僕はベッドホンをなくした。しかも自宅で。

airpodsみたいなのだと絶対なくすからなるだけデカくてなくさないやつを買ったのに。

僕はベッドホンをなくした。しかも自宅で。


 自宅でなくしたのならすぐに出てくるだろうとお思いのあなた。物事はそう簡単に出来てはいない。

ホコリがたまるベッドの下、積み上げられた本の隙間、もう数年コンセントすらさしてないテレビの裏。

ありとあらゆる場所をくまなくじっくりと捜索したが出てこないのだ。これはもはや、無くし物のレベルではなく神隠しとかそういった類のレベルだ。そのレベルで見つからないのである。自宅でなくしたのに。



 無くし物の思い出。ラジオ体操のスタンプ、ファンタピーチのスッとする炭酸、ザリガニが釣れた時のグッとなる重さ。小学3年生の時の8月31日。長かった夏休みの最終の日。

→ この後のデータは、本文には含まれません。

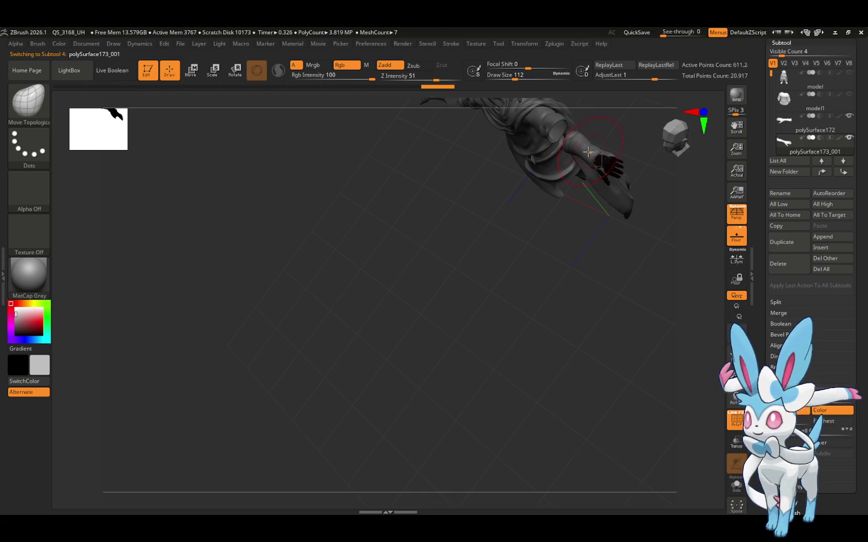
mouse_move(625, 144)
shift+right_down()
mouse_move(656, 115)
mouse_move(610, 151)
mouse_move(600, 171)
shift+right_up()
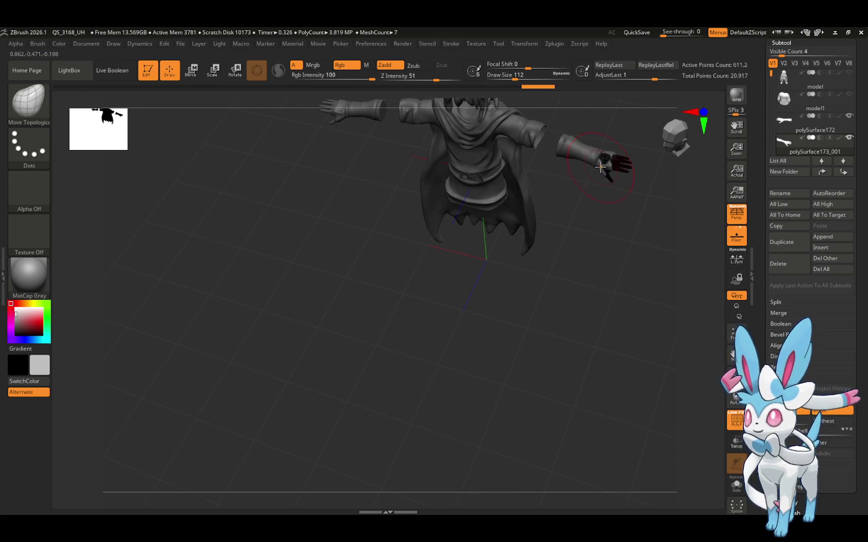
mouse_move(607, 157)
right_down()
mouse_move(627, 122)
mouse_move(619, 140)
mouse_move(627, 76)
mouse_move(631, 114)
mouse_move(636, 107)
mouse_move(616, 92)
mouse_move(613, 169)
mouse_move(633, 219)
right_up()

多くの子供たちがそうであるように僕もまた死んだような顔をしていた。

小学生における夏休みの義務、そう、夏休みの宿題である。自由研究、読者感想文、学習ドリル。そういったものは割と適度にすんなりこなしていく要領だけあったので問題なかった。

問題だったのは、挨拶をしたとか勉強をしたとかそういうのを毎日記録する表みたいなやつだ。

多くの子供たちがそうであるように僕もその表みたいなやつを毎日丁寧につけることなど出来ず、最後にまとめてパパッとやっつけてしまおうとしたていたのである。しかし、その表みたいなやつが見つからない。家中探しても見つからないのだ。

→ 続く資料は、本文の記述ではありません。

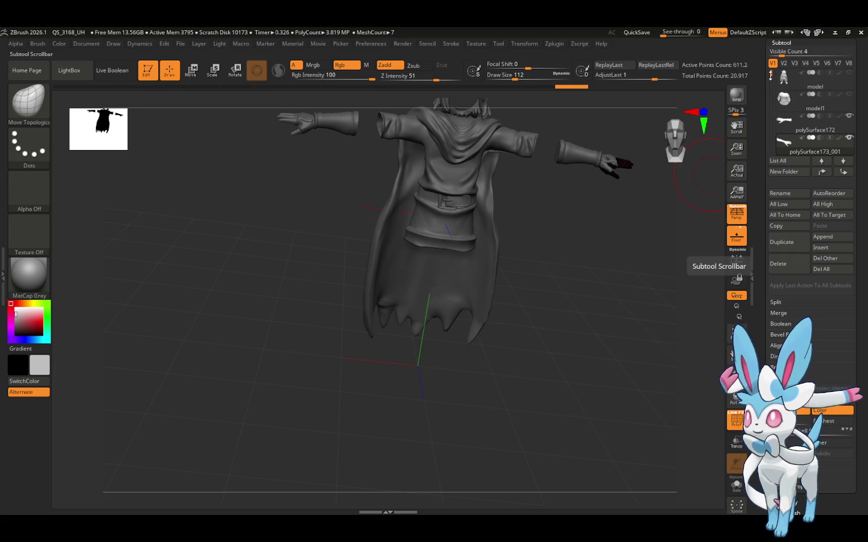
drag(770, 75, 766, 123)
mouse_move(649, 134)
mouse_down()
mouse_move(642, 226)
mouse_move(637, 185)
mouse_up()
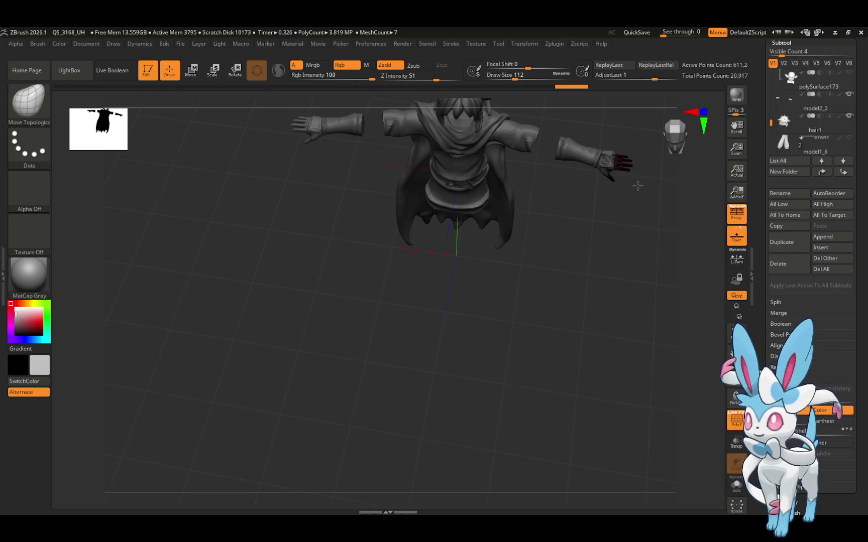
mouse_move(849, 75)
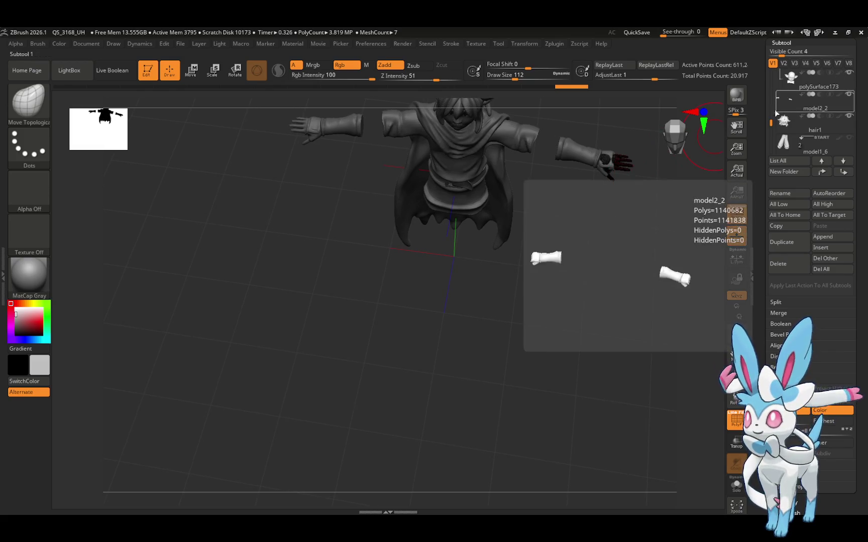
drag(769, 126, 767, 99)
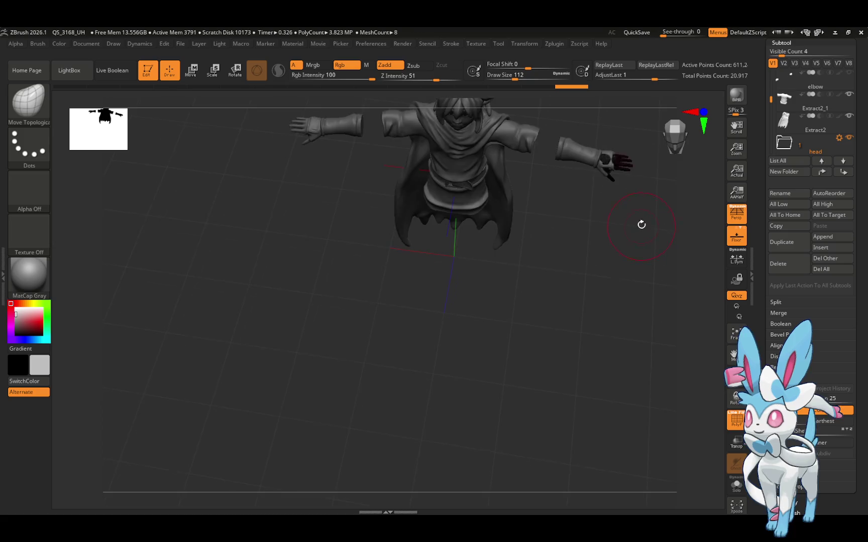
drag(642, 224, 644, 160)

 小学生の見ている世界とはとても小さい。学校と自宅。それを取り囲む形である「学区内という箱庭」。両親の車に乗せられて外の世界に出るイベントがあるとはいえ基本はこの箱庭の中にすべて収まる。トゥルーマンショーみたいだ。(トゥルーマンショーが公開されたのは大体この頃だったと思う)

その小さな箱庭の中での失敗は、ある意味で世界の終わりと同等の意味を持つ。僕はそれを恐れていた。真面目というよりはなんとなく決められたルールは守るものでそうすべきだと思っていた。

だから、その時の僕にとって表みたいなやつを9月1日に提出出来ないことは失敗以上の何ものでもなかった。我ながらかわいい。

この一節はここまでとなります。